- **DATA IN THIS EXERCISE**:
^^^^

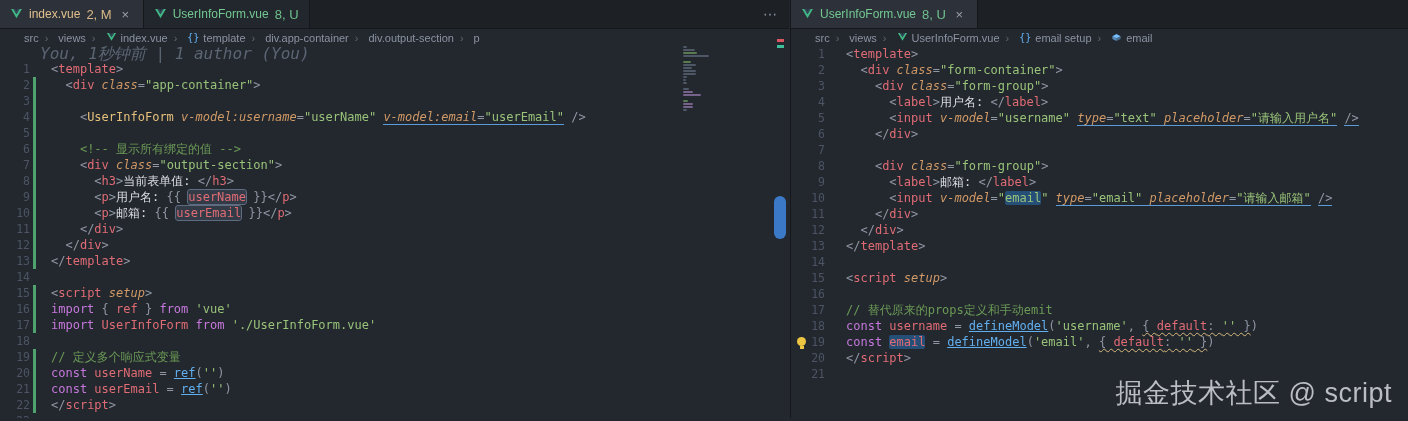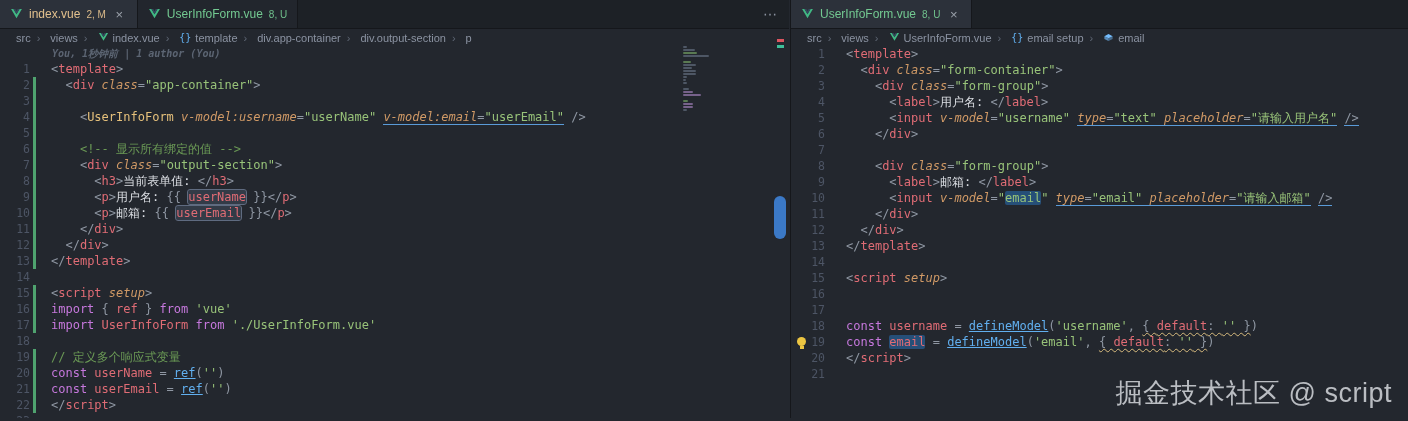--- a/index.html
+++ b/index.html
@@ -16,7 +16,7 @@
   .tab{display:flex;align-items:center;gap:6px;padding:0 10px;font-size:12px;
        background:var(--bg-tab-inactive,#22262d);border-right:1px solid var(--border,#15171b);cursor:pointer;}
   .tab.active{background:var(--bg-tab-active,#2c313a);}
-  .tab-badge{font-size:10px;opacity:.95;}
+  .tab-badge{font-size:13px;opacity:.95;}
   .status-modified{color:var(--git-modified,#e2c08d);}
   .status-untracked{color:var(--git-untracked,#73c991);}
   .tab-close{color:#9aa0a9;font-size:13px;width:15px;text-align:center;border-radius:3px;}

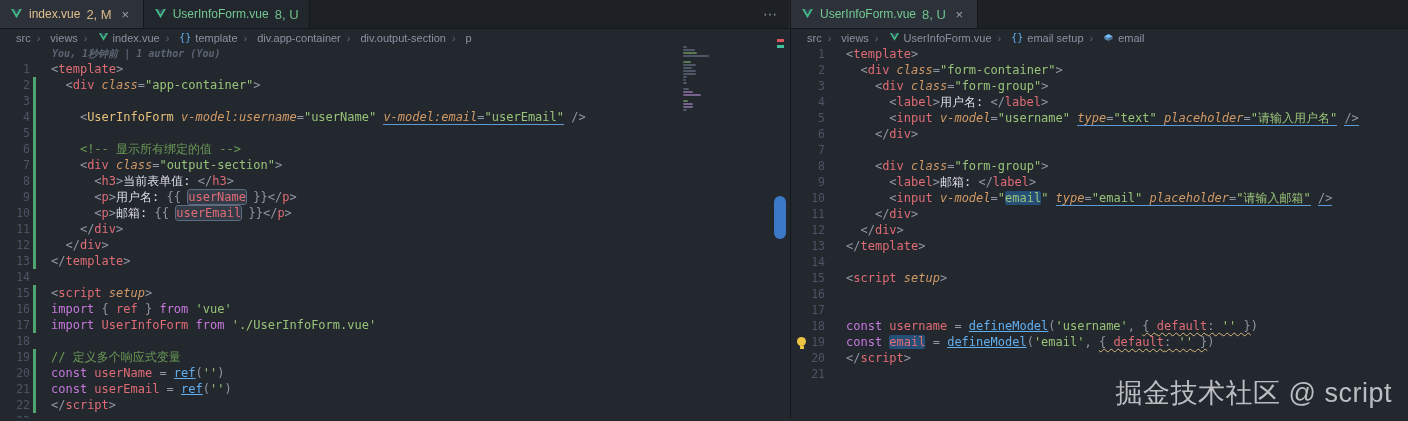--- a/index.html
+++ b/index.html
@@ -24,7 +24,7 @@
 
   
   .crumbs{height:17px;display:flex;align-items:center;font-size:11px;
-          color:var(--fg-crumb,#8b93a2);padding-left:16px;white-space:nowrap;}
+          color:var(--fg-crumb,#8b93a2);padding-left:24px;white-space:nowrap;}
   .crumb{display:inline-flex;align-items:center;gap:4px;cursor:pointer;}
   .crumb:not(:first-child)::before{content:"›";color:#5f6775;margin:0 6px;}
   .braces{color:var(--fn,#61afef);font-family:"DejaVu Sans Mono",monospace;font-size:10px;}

^^^^

- **TASK**: All records above should be duplicated exactly, with the pictures omitted.

- **EXERCISE SOLUTION**:
--- a/index.html
+++ b/index.html
@@ -16,7 +16,7 @@
   .tab{display:flex;align-items:center;gap:6px;padding:0 10px;font-size:12px;
        background:var(--bg-tab-inactive,#22262d);border-right:1px solid var(--border,#15171b);cursor:pointer;}
   .tab.active{background:var(--bg-tab-active,#2c313a);}
-  .tab-badge{font-size:10px;opacity:.95;}
+  .tab-badge{font-size:13px;opacity:.95;}
   .status-modified{color:var(--git-modified,#e2c08d);}
   .status-untracked{color:var(--git-untracked,#73c991);}
   .tab-close{color:#9aa0a9;font-size:13px;width:15px;text-align:center;border-radius:3px;}

--- a/index.html
+++ b/index.html
@@ -24,7 +24,7 @@
 
   
   .crumbs{height:17px;display:flex;align-items:center;font-size:11px;
-          color:var(--fg-crumb,#8b93a2);padding-left:16px;white-space:nowrap;}
+          color:var(--fg-crumb,#8b93a2);padding-left:24px;white-space:nowrap;}
   .crumb{display:inline-flex;align-items:center;gap:4px;cursor:pointer;}
   .crumb:not(:first-child)::before{content:"›";color:#5f6775;margin:0 6px;}
   .braces{color:var(--fn,#61afef);font-family:"DejaVu Sans Mono",monospace;font-size:10px;}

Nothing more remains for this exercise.